Is Irritable Bowel Syndrome a Diagnosis of Exclusion?: A Survey of Primary Care Providers, Gastroenterologists, and IBS Experts
This study found that while IBS should be diagnosed based on symptoms (using tools like the Rome criteria), most general healthcare providers still treat it as a diagnosis of exclusion—meaning they only diagnose IBS after ruling out other conditions. In contrast, IBS specialists are more likely to make a direct diagnosis based on symptoms alone, order fewer tests, and spend less on investigations. The findings highlight a gap between expert guidelines and everyday practice, suggesting the need for better education and guideline use among non-specialists.

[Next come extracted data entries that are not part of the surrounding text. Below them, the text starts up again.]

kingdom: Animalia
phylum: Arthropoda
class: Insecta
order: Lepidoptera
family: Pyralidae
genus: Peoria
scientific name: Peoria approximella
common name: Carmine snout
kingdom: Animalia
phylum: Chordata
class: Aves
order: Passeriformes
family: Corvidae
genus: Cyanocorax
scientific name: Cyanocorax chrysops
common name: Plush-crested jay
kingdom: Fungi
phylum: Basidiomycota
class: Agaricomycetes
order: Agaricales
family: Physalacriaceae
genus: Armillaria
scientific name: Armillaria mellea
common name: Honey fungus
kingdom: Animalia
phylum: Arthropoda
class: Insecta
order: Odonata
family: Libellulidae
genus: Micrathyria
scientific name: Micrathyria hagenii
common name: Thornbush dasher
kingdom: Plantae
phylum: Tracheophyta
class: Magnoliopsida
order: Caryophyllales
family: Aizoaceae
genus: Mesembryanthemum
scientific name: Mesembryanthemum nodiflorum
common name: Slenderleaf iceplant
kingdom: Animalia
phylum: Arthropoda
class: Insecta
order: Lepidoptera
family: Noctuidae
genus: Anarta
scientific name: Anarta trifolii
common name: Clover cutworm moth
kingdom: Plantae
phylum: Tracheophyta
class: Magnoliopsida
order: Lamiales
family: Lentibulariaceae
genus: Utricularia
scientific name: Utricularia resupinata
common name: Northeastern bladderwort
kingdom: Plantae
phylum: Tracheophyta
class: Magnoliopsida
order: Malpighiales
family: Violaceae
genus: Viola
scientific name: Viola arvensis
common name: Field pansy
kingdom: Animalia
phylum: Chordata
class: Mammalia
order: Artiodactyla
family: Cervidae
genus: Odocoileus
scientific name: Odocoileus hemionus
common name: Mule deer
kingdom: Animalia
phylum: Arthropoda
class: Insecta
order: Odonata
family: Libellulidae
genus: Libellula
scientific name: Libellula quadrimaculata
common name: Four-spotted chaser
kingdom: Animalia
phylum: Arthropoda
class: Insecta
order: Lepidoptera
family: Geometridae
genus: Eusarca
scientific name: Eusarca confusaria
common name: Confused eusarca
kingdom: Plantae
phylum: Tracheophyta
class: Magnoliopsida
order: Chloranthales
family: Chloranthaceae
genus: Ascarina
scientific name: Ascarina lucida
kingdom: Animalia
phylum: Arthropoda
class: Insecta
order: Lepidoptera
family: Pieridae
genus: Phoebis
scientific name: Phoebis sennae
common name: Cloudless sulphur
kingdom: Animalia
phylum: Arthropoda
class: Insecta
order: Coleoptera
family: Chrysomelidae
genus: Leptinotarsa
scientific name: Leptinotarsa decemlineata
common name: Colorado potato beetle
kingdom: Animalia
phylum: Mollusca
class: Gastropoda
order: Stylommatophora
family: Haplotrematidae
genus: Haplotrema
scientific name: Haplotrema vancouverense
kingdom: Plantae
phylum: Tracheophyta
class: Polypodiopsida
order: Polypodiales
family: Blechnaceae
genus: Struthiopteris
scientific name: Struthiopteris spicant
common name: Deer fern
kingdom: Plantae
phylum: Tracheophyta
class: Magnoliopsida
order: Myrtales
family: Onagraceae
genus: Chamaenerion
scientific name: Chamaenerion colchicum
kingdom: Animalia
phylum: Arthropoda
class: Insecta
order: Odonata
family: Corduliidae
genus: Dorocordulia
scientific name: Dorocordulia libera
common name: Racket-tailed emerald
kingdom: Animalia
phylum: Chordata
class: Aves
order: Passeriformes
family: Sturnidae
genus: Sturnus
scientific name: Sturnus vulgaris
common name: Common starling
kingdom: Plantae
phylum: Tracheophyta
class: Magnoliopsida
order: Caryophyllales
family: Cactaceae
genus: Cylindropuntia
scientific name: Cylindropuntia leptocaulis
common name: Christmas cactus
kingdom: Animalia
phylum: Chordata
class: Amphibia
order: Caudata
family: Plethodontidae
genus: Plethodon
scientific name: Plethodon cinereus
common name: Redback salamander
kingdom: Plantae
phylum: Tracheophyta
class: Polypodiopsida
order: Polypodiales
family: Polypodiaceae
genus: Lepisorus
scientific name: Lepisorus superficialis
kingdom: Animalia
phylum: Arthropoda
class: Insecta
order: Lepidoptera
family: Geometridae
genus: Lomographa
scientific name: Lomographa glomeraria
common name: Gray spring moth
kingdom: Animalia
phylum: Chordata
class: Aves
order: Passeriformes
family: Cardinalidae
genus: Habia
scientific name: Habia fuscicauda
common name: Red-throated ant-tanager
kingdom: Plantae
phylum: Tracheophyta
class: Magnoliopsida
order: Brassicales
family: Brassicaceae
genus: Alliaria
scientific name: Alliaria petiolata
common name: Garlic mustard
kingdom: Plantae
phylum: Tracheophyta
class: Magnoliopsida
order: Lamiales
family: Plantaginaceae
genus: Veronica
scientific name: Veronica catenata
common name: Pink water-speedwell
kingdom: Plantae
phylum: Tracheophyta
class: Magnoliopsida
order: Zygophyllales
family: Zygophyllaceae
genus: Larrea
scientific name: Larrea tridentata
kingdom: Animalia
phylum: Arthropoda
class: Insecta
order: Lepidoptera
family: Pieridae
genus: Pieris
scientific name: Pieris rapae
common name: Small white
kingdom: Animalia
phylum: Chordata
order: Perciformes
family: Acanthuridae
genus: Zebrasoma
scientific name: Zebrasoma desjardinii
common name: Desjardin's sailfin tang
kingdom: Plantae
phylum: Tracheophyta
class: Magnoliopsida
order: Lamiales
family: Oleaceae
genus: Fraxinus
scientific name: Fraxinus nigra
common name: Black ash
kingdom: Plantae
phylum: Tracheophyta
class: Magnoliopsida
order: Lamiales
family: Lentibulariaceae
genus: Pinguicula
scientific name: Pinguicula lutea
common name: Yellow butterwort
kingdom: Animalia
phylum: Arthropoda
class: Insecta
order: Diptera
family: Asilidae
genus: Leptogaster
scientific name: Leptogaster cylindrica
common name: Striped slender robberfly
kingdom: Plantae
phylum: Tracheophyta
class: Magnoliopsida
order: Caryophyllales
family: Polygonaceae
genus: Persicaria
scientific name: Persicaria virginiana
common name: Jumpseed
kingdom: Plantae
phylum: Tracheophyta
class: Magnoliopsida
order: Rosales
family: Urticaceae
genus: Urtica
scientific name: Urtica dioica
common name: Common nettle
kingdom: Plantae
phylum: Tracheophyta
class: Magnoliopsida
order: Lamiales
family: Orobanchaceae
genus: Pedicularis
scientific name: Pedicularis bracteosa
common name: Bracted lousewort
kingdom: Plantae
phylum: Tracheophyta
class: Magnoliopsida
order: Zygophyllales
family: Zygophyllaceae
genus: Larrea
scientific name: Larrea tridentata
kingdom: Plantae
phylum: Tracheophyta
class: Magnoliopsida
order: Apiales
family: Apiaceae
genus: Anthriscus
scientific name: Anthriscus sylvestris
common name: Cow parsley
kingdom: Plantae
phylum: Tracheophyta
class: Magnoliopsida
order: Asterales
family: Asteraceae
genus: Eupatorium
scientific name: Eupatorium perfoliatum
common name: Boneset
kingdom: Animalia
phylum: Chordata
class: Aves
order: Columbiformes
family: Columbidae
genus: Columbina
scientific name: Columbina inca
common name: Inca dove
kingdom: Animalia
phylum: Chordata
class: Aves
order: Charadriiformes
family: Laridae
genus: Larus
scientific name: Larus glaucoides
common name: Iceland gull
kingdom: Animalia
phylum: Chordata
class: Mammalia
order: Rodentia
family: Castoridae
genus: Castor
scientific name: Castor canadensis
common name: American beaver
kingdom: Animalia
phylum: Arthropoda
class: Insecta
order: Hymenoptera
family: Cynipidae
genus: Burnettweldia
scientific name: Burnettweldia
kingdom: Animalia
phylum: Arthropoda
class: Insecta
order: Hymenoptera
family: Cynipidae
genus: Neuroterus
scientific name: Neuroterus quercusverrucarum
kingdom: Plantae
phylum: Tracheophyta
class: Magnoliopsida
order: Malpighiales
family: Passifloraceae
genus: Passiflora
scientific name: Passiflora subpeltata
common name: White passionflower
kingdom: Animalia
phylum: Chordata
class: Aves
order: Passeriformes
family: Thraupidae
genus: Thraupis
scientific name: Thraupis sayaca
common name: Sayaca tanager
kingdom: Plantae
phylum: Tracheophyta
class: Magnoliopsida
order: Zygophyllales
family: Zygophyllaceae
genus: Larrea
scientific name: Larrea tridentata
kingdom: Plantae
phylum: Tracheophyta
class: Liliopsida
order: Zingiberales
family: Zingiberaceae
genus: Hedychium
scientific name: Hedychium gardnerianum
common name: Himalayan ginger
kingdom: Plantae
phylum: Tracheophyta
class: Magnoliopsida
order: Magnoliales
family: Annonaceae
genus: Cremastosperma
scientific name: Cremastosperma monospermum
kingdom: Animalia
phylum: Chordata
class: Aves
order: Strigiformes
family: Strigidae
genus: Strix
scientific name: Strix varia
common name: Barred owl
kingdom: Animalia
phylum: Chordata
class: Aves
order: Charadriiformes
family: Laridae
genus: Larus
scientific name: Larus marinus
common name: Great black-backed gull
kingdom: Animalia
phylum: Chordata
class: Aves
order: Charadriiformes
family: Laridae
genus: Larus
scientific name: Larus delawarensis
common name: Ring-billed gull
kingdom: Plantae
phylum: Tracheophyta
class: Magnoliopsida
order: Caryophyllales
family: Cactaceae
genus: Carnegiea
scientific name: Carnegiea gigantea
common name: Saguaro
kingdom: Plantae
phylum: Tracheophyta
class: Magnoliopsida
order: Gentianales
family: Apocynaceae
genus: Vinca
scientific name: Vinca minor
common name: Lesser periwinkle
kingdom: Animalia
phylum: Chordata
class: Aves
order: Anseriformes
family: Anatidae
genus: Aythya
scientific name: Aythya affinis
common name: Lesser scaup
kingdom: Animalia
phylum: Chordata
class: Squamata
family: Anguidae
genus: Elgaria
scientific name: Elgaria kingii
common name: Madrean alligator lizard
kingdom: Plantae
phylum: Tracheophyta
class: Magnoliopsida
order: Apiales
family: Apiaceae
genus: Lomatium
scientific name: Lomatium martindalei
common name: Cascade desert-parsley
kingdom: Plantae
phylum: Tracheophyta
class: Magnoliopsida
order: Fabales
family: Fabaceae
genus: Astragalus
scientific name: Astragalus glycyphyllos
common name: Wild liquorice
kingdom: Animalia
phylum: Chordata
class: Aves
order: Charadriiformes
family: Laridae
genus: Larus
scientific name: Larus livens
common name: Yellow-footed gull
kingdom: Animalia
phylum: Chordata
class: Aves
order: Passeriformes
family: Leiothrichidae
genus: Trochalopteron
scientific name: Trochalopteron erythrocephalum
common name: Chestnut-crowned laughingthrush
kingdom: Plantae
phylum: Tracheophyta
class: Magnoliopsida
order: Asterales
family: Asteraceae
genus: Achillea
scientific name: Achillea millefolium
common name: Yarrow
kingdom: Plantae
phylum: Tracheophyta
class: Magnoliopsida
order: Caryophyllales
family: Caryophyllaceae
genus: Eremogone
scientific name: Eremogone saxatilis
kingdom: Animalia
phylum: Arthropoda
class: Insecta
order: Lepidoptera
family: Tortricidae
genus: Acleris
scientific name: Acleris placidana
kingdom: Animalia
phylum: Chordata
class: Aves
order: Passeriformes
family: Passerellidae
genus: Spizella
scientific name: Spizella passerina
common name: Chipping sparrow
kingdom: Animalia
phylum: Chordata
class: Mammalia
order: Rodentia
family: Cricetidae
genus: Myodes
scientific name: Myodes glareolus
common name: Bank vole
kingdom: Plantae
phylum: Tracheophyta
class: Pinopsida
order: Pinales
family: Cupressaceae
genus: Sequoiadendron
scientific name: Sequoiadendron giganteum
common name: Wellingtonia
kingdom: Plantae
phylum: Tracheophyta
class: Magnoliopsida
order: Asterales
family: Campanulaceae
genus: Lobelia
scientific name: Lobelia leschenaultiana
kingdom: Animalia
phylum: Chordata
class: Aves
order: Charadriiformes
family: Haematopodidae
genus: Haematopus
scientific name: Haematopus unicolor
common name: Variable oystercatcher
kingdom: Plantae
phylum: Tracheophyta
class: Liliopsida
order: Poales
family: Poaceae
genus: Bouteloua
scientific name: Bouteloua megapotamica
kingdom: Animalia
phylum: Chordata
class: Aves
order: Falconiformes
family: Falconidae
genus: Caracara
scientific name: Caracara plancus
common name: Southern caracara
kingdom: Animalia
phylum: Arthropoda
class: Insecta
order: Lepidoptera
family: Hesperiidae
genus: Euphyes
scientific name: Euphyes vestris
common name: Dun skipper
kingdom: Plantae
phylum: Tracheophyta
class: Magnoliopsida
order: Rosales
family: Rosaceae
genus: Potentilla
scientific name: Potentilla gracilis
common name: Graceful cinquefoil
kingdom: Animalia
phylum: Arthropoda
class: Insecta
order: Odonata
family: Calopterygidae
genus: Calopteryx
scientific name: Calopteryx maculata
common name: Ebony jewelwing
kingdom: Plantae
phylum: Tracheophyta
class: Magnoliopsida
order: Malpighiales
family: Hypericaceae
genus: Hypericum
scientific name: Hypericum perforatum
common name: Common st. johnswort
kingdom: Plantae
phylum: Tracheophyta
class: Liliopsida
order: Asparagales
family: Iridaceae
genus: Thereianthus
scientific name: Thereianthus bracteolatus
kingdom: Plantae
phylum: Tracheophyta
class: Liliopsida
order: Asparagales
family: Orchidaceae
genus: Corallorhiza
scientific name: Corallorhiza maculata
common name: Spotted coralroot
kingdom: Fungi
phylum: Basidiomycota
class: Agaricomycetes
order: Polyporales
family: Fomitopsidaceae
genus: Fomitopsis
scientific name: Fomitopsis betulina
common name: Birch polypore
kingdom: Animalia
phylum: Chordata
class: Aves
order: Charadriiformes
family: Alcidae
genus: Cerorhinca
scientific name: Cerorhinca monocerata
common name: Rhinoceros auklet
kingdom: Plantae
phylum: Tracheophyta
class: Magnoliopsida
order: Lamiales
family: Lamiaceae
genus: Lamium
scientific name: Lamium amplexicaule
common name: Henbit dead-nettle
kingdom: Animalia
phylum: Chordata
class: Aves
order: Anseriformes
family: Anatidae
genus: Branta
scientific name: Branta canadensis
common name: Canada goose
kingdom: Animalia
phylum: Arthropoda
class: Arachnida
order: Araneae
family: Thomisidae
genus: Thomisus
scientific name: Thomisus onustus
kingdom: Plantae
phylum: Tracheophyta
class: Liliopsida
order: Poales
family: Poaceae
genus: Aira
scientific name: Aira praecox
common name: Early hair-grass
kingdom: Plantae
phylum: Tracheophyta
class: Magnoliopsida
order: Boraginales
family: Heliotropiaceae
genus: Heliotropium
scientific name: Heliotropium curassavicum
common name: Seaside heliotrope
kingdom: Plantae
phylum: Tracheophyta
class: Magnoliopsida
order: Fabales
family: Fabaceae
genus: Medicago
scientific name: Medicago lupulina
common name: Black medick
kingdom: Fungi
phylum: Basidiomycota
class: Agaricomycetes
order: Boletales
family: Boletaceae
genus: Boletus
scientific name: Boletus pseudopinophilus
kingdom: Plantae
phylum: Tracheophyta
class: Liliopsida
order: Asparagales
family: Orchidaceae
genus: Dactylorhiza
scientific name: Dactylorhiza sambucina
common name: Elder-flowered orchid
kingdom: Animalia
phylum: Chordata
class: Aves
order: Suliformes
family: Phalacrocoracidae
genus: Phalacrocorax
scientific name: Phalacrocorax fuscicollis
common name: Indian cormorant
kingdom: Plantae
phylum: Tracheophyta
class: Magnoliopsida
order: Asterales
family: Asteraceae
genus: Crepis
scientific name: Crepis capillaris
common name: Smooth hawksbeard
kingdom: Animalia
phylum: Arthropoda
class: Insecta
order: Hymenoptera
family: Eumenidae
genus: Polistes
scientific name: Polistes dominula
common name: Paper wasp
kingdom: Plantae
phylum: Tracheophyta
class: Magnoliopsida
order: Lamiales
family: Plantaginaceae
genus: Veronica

Predicting Response to Rifaximin in Irritable Bowel Syndrome with Diarrhea: Is the Answer Blowing in the Wind?
This study found that a simple breath test (called lactulose breath test) can help predict if people with IBS and diarrhea will feel better after taking the antibiotic rifaximin. People with a positive breath test were more likely to improve, but the chance of symptoms coming back later was similar for everyone. This means the test can help decide who might benefit most from the treatment.